Optimisme Kuat Tercium di Markas Biden, Tim Trump Siapkan Gugatan

Ezra Sihite
·Bacaan 2 menit

VIVA Persaingan antara Joe Biden dan Donald Trump kian ketat. Sekalipun negara-negara bagian kunci seluruhnya belum selesai dihitung namun hingga Rabu, 4 November 2020, Joe Biden dari Demokrat memimpin perolehan suara elektoral sebanyak 253 sementara Donald Trump di angka 214 sebagaimana dikutip dari The Washington Post. Diketahui butuh 270 suara elektoral untuk mendapatkan posisi Presiden AS.

Tensi politik di AS terasa makin memanas. Sekalipun belum ada alasan kuat memastikan salah satu kandidat yang akan menangkan Pilpres 2020 ini. Namun dilaporkan semangat optimisme makin berkobar di markas-markas pemenangan Biden. Sementara tim kampanye Donald Trump dilaporkan sudah sedang mempersiapkan gugatan hukum.

Setidaknya sebagaimana dilansir BBC, tim kampanye Trump menyiapkan gugatan hukum di 2 negara bagian. Sebelumnya tim kampanye Trump juga merasa tak puas dengan hasil di Wisconsin yang memenangkan Joe Biden. Tak hanay Wisconson yang punya 10 suara elektoral, Michigan juga dilaporkan jatuh ke tangan Biden dan Harris.

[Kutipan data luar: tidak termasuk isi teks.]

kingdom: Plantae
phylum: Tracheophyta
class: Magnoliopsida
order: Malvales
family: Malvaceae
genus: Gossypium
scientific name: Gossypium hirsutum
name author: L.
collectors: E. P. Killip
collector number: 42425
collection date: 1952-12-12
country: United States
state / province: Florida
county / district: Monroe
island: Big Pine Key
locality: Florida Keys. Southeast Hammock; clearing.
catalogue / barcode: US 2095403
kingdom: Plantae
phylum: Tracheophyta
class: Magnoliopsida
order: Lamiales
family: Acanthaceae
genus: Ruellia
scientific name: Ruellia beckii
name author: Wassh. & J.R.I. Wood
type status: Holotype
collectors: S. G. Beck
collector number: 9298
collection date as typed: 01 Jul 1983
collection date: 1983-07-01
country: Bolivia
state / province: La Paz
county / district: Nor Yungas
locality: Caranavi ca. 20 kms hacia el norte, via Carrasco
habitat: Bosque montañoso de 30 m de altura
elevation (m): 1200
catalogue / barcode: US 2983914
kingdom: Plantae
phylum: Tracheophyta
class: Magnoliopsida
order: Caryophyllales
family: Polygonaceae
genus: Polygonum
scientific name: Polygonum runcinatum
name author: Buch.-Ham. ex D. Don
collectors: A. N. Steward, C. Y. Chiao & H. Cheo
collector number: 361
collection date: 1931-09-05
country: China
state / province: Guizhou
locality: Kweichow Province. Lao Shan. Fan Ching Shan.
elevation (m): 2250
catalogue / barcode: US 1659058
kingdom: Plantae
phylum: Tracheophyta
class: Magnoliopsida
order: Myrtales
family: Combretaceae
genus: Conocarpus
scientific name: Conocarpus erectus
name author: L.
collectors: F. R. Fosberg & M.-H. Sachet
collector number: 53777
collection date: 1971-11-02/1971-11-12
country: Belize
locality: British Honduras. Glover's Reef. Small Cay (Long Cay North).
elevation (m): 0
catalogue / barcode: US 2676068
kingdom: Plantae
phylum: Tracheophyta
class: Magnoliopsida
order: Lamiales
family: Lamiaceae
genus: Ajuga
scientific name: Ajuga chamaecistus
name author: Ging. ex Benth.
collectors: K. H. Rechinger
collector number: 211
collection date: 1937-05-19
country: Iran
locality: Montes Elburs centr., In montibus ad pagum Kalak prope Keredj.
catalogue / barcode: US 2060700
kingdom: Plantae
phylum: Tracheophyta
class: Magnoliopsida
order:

Padahal pada Pemilu 2016 lalu, Trump menang di Wisconsin. Tim Trump karena itu sudah menyuarakan penghitungan ulang di Wisconsin. Sementara Mahkamah Agung (MA) AS menyatakan tidak akan memberikan pernnyataan dan menanggapi apa pun karena kembaga itu menunggu semua suara baik popular votes maupun electoral votes rampung dihitung.

Sebelumnya Joe Biden mengatakan semakin jelas bahwa dia kini makin cukup banyak punya peluang untuk segera memenangkan electoral votes atau suara elektoral di Pemilu AS.

Begitu suara selesai dihitung kita yakin kita jadi pemenang," kata Joe Biden dalam sebuah pernyataan singkat tak lama setelah Biden-Harris diproyeksikan memenangkan Michighan.

Sementara Trump lebih awal sempat melakukan klaim menang karena merasa menguasai di negara bagian kunci.

Tingkah Trump itu kemudian menuai reaksi dan kecaman. Analis politik dan sejumlah warga AS menilai tak ada alasan bagi Trump mengklaim menang sekaligus menuding penghitungan suara di AS tidak dilakukan dengan fair. Hingga saat ini dilaporkan penghitungan di negara-negara bagian AS hampir tanpa hambatan berarti. Trump karena itu diminta sejumlah pihak untuk tetap memegang etika dan aturan.